L’instantané biologique des cendres volcaniques
La découverte repose sur la qualité exceptionnelle de la préservation des tissus végétaux dans des dépôts de cendres volcaniques et de sédiments lacustres. Cette méthode de fossilisation a permis de sauvegarder des détails qui, habituellement, disparaissent lors du processus de minéralisation. Les chercheurs ont pu observer des structures internes complexes : les vaisseaux conducteurs, les ovules et la morphologie précise du pollen.
C’est une prouesse de conservation.
La finesse des détails permet de distinguer des caractéristiques botaniques jusqu’alors considérées comme des évolutions tardives. Les spécimens présentent des organes floraux complets, une rareté pour des restes datant de cette période.
Une chronologie végétale en mutation
L’existence de ces fleurs complexes à une période plus ancienne que prévu modifie la compréhension de l’évolution végétale.
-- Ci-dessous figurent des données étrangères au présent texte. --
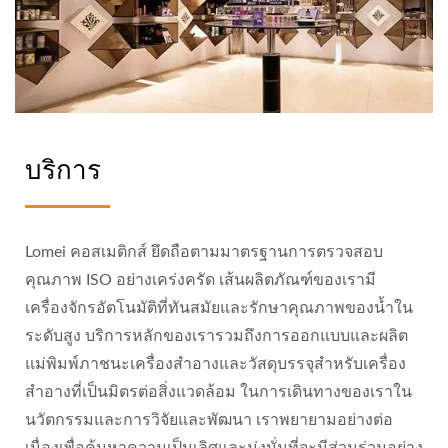
บริการ
Lomei คอสเมติกส์ ยึดถือตามมาตรฐานการตรวจสอบ
คุณภาพ ISO อย่างเคร่งครัด เส้นผลิตภัณฑ์ของเรามี
เครื่องจักรอัตโนมัติที่ทันสมัยและรักษาคุณภาพของน้ำใน
ระดับสูง บริการหลักของเรารวมถึงการออกแบบและผลิต
แม่พิมพ์ภาชนะเครื่องสำอางและวัสดุบรรจุสำหรับเครื่อง
สำอางที่เป็นมิตรต่อสิ่งแวดล้อม ในการเดินทางของเราใน
นวัตกรรมและการวิจัยและพัฒนา เราพยายามอย่างต่อ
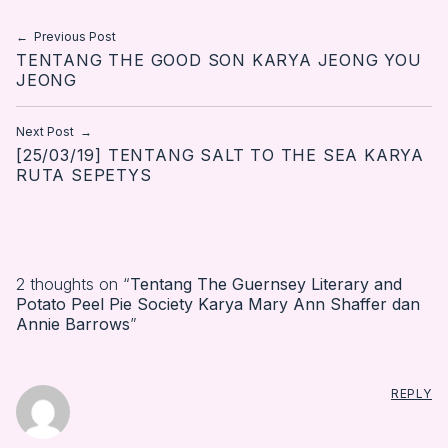
Post navigation
Previous Post
TENTANG THE GOOD SON KARYA JEONG YOU
JEONG
Next Post
[25/03/19] TENTANG SALT TO THE SEA KARYA
RUTA SEPETYS
2 thoughts on “
Tentang The Guernsey Literary and
Potato Peel Pie Society Karya Mary Ann Shaffer dan
Annie Barrows
”
REPLY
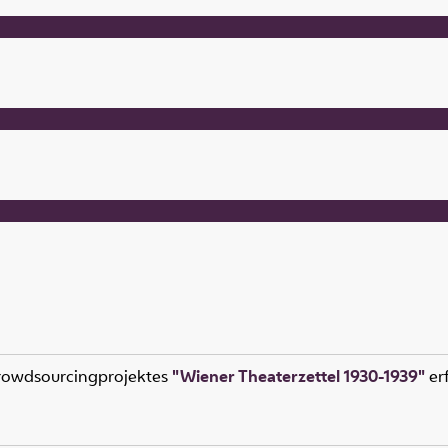
rowdsourcingprojektes
"Wiener Theaterzettel 1930-1939"
erf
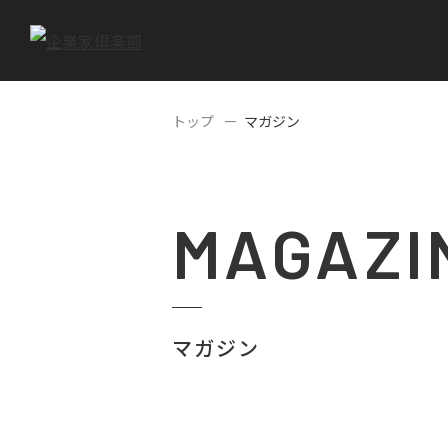
トップ
マガジン
MAGAZI
マガジン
Jusqu’à présent, les modèles scientifiques privilégiaient une apparition soudaine et une diversification rapide des plantes à fleurs à un moment précis du Crétacé.
Les données issues de cette « Pompeï botanique » suggèrent une tout autre réalité : une transition plus graduelle et une présence plus ancienne de lignées florales diversifiées.
Cette modification de la chronologie impacte directement les calculs de taux d’évolution des plantes. Si les angiospermes étaient déjà morphologiquement avancées à cette date, les mécanismes de sélection naturelle et les pressions environnementales qui ont conduit à leur domination doivent être réévalués. L’étude souligne que la radiation des plantes à fleurs n’a pas été un événement isolé, mais un processus intégré à l’évolution de l’écosystème terrestre.
Pollinisation et coévolution ancienne
La précision des fossiles permet également d’étudier les interactions entre la flore et la faune de l’époque. La présence de structures florales spécifiques suggère l’existence de mécanismes de pollinisation déjà établis. Cela implique une coévolution étroite avec les insectes de la période, tels que les hyménoptères et les coléoptères.
La complexité structurelle du Crétacé
L’analyse des restes végétaux montre que ces plantes occupaient déjà des niches écologiques variées. Cette diversité structurelle indique que les écosystèmes du Crétacé étaient beaucoup plus complexes que ce que les modèles de reconstitution environnementale laissaient supposer.
L’étude de ces fossiles permettra de mieux comprendre comment les plantes à fleurs ont transformé la biodiversité mondiale en modifiant la structure des habitats terrestres.